Теперь, когда Миронов научился более или менее управлять этим чувством, оно здорово помогало ему. Судьба Миронову представлялась сложным и запутанным лабиринтом с кучей ловушек и злобных монстров, подстерегающих тебя за поворотами. И если пойдешь не туда, то обязательно угодишь в ловушку или натолкнешься на зубастого вурдалака; сам Аллах после этого тебе не поможет. А то "шестое" чувство, обладателем которого стал Миронов, словно подсказывало ему правильную дорогу. Секундное вхождение в глубокий транс, и сразу становится ясно, что предстоит сделать в ближайшее время.
Вот и сейчас зрачки на мгновение максимально расширились, превратившись в бездонные колодцы, ведущие к самому Сатане, а затем снова стали обычными. Миронов точно знал, что в восьмом подъезде дома, мимо которого он проходит, на лестничном пролете девятого этажа сидит полупьяный-полуукуренный Женя Сыраков по кличке Зуба; тот самый говнюк, который в компании других говнюков отпинал красавицу Лену ни за что ни про что.
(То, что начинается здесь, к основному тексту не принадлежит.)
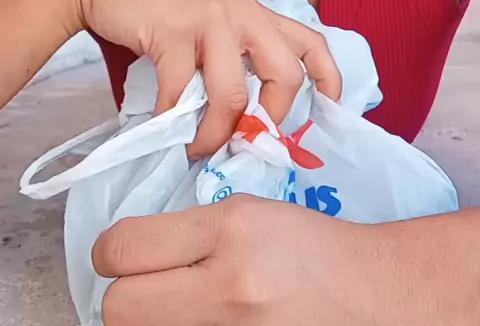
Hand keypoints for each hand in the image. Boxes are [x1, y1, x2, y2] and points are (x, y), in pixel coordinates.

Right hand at [69, 0, 340, 153]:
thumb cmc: (158, 0)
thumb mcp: (210, 14)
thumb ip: (233, 49)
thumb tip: (244, 111)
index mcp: (255, 10)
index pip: (311, 41)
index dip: (329, 79)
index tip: (329, 110)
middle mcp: (241, 12)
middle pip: (285, 74)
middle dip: (269, 119)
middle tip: (244, 138)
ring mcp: (208, 19)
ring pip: (233, 93)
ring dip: (215, 133)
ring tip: (197, 146)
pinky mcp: (172, 31)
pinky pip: (181, 91)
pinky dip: (173, 119)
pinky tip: (164, 124)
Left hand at [93, 196, 383, 325]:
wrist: (367, 297)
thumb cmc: (307, 247)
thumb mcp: (247, 213)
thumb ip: (185, 230)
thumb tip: (122, 255)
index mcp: (231, 230)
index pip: (124, 248)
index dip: (111, 252)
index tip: (122, 254)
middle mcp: (230, 289)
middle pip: (119, 308)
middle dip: (124, 295)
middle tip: (148, 286)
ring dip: (151, 320)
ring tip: (181, 305)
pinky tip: (203, 323)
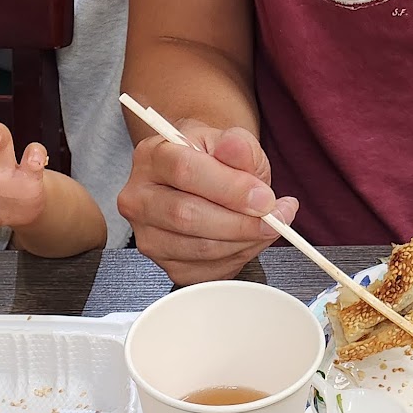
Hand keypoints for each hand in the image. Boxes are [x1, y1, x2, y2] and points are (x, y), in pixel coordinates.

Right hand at [116, 120, 297, 285]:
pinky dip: (237, 258)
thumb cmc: (214, 161)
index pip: (184, 172)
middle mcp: (139, 199)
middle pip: (188, 216)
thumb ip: (238, 145)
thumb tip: (235, 148)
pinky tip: (247, 240)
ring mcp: (149, 237)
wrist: (204, 182)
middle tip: (273, 218)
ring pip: (200, 248)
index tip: (265, 198)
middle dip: (240, 221)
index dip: (230, 188)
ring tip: (267, 226)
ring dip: (243, 241)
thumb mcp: (230, 141)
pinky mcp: (166, 267)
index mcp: (151, 158)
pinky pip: (207, 271)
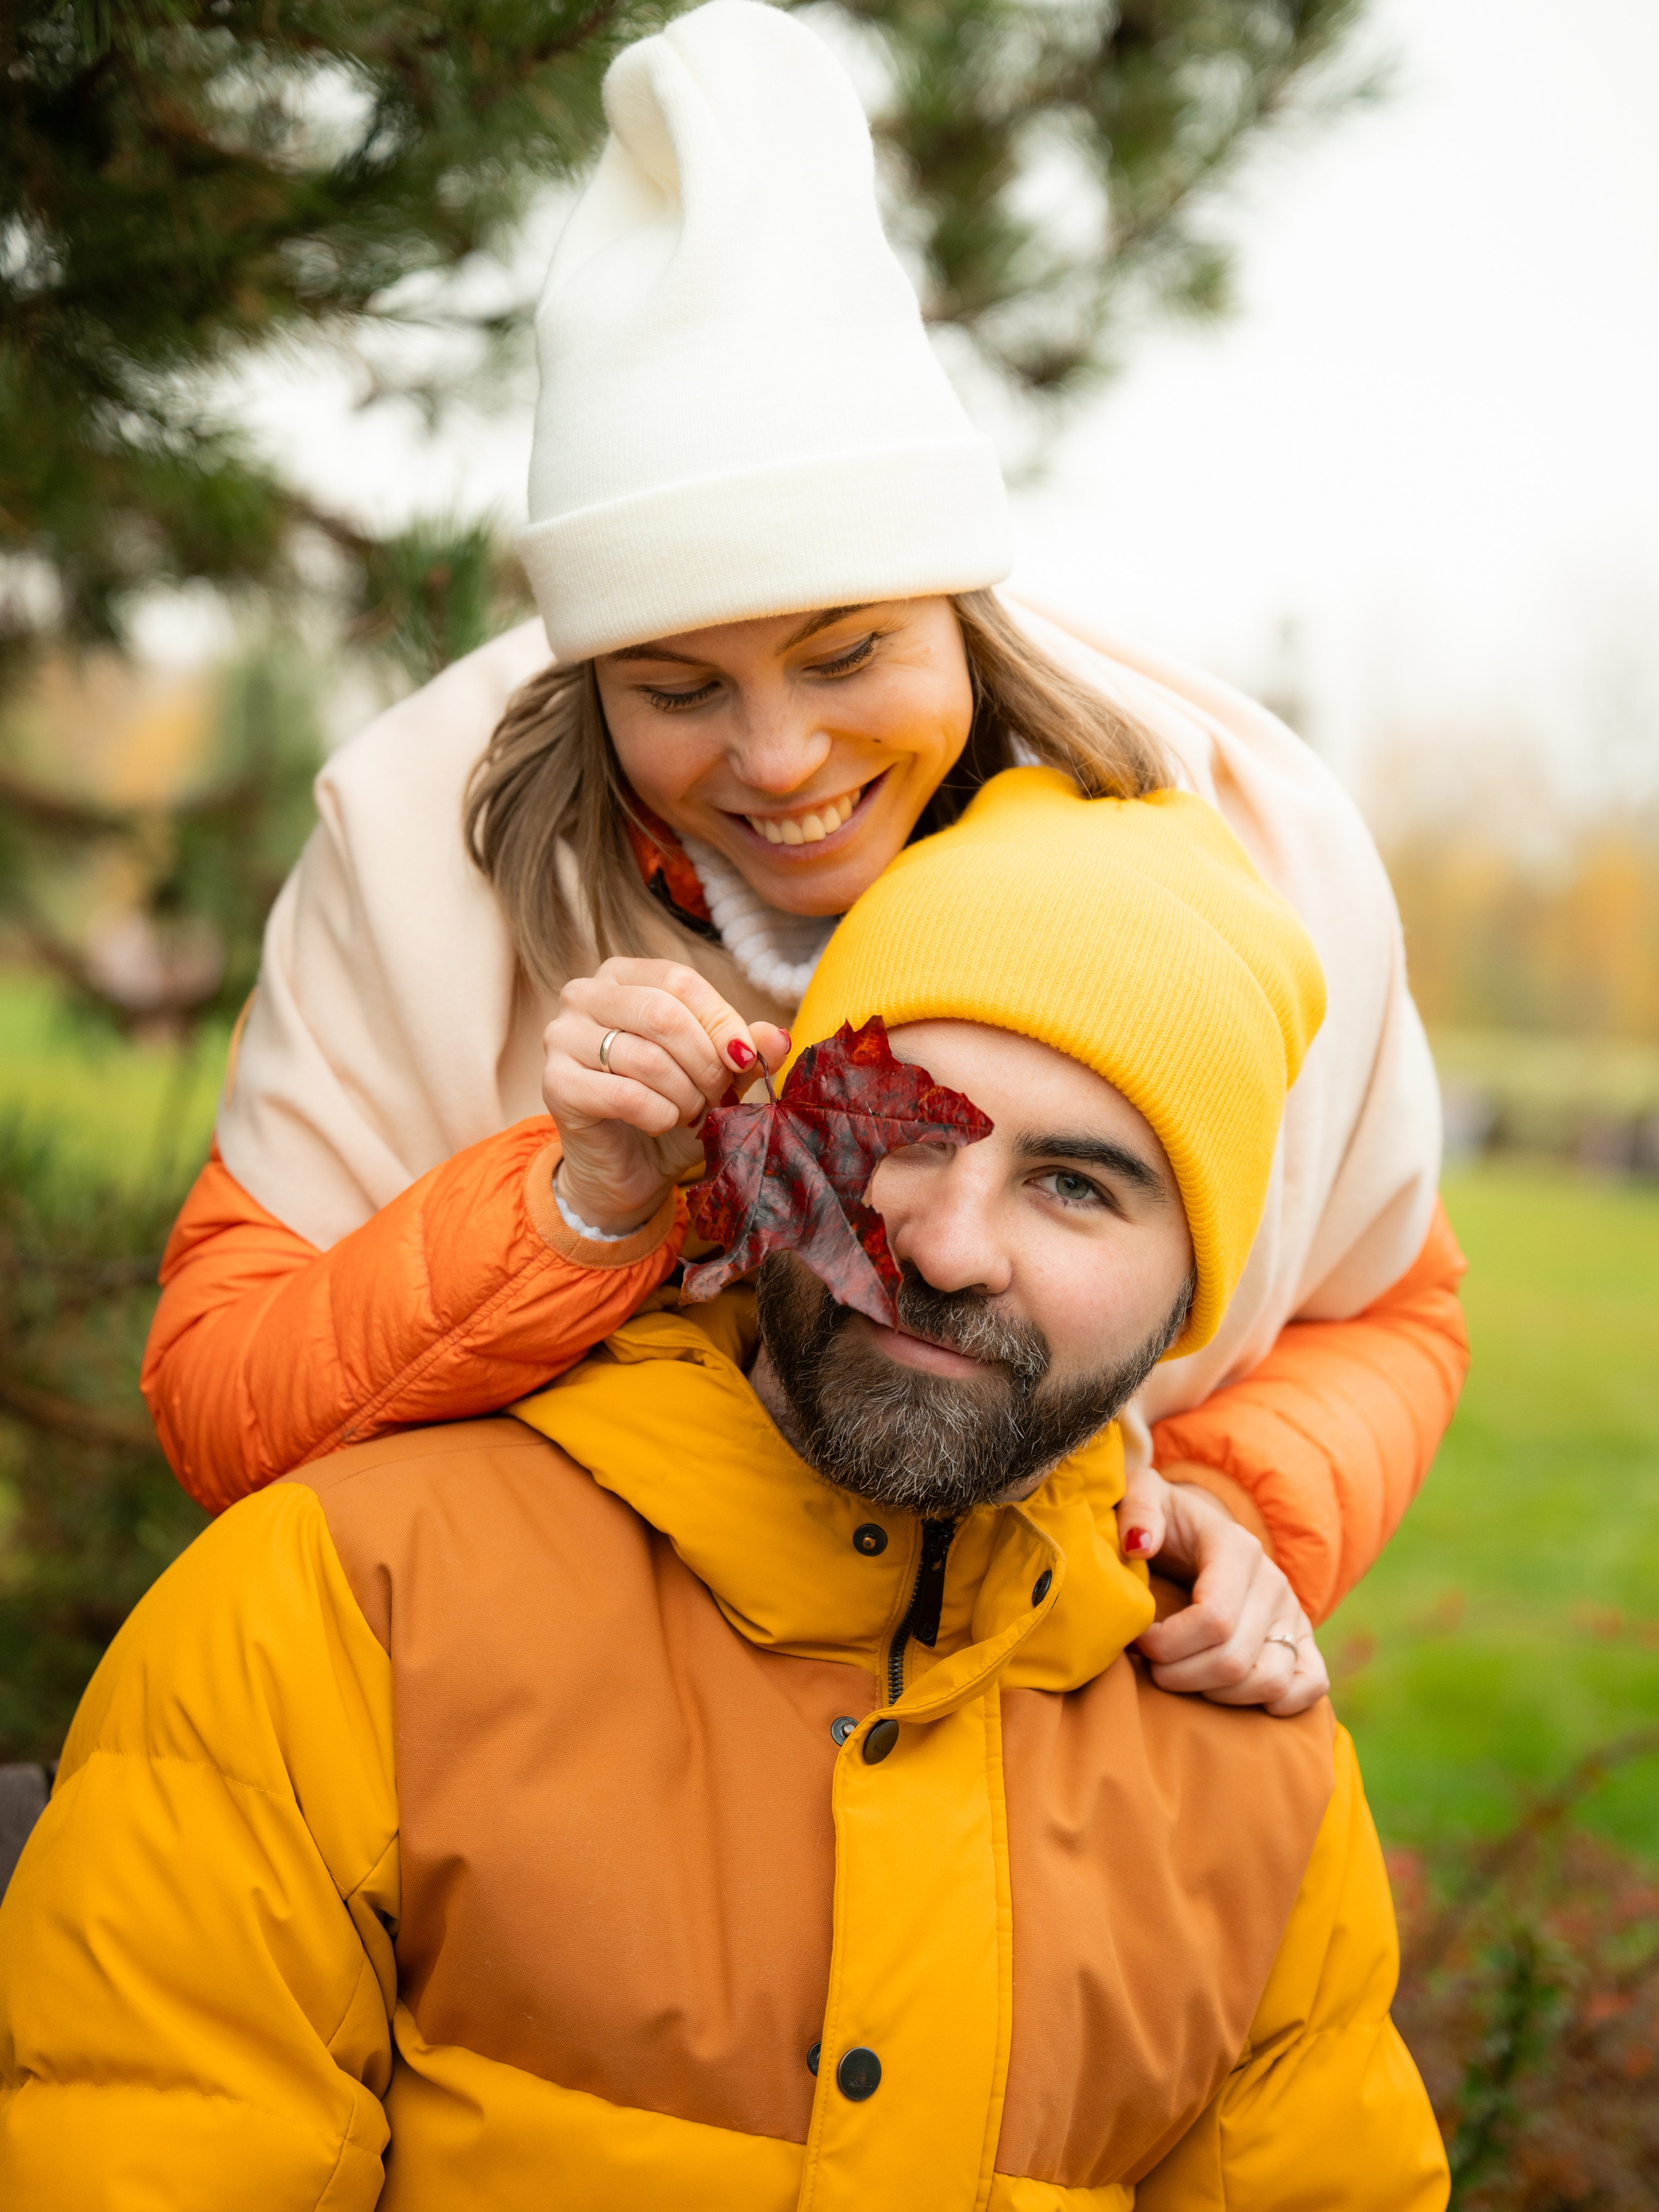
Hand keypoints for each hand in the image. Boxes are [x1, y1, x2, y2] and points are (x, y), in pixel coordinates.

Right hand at [542, 959, 790, 1235]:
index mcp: (623, 975)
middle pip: (664, 1014)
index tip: (745, 1060)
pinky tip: (661, 1124)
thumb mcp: (715, 1074)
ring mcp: (561, 1036)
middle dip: (705, 1064)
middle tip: (718, 1096)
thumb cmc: (669, 1108)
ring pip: (647, 1058)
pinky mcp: (555, 1083)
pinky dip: (660, 1117)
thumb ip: (744, 1048)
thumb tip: (779, 1037)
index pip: (680, 981)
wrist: (627, 1169)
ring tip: (691, 1112)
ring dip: (685, 1095)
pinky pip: (626, 1096)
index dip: (722, 1022)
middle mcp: (584, 994)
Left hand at [1118, 1466, 1328, 1717]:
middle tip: (1151, 1665)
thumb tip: (1139, 1546)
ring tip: (1182, 1676)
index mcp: (1237, 1548)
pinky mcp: (1303, 1640)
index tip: (1138, 1640)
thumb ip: (1137, 1509)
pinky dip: (1276, 1702)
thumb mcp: (1143, 1496)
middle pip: (1234, 1659)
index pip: (1213, 1619)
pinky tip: (1232, 1692)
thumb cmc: (1166, 1521)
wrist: (1198, 1531)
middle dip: (1180, 1675)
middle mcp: (1273, 1583)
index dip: (1168, 1644)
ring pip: (1269, 1681)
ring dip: (1216, 1694)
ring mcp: (1293, 1613)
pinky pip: (1310, 1685)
Зуба сидит и вяло размышляет о качестве гашиша, который он прикупил сегодня в соседнем квартале. Гашиш оказался хреновым да к тому же бесстыдно разбавленным. Завтра Зуба хочет зайти за своими дружками и найти тех продавцов, чтобы потребовать с них крупную денежку.
Нет, Зуба. Завтра ты очнешься в Аду.
Миронов словно видел мысли говнюка. Где-то наверху они медленно кружились серым бесформенным пятном. Алая молния – мысль самого Миронова – на долю мгновения соединила два сознания. Сыраков чуть встрепенулся, услышав в собственной башке чужой голос, но тут же успокоился. Лишь природные инстинкты – старые добрые природные инстинкты, которые никогда не ошибаются – где-то в темных пещерах подсознания отчаянно завибрировали, пытаясь найти резонанс.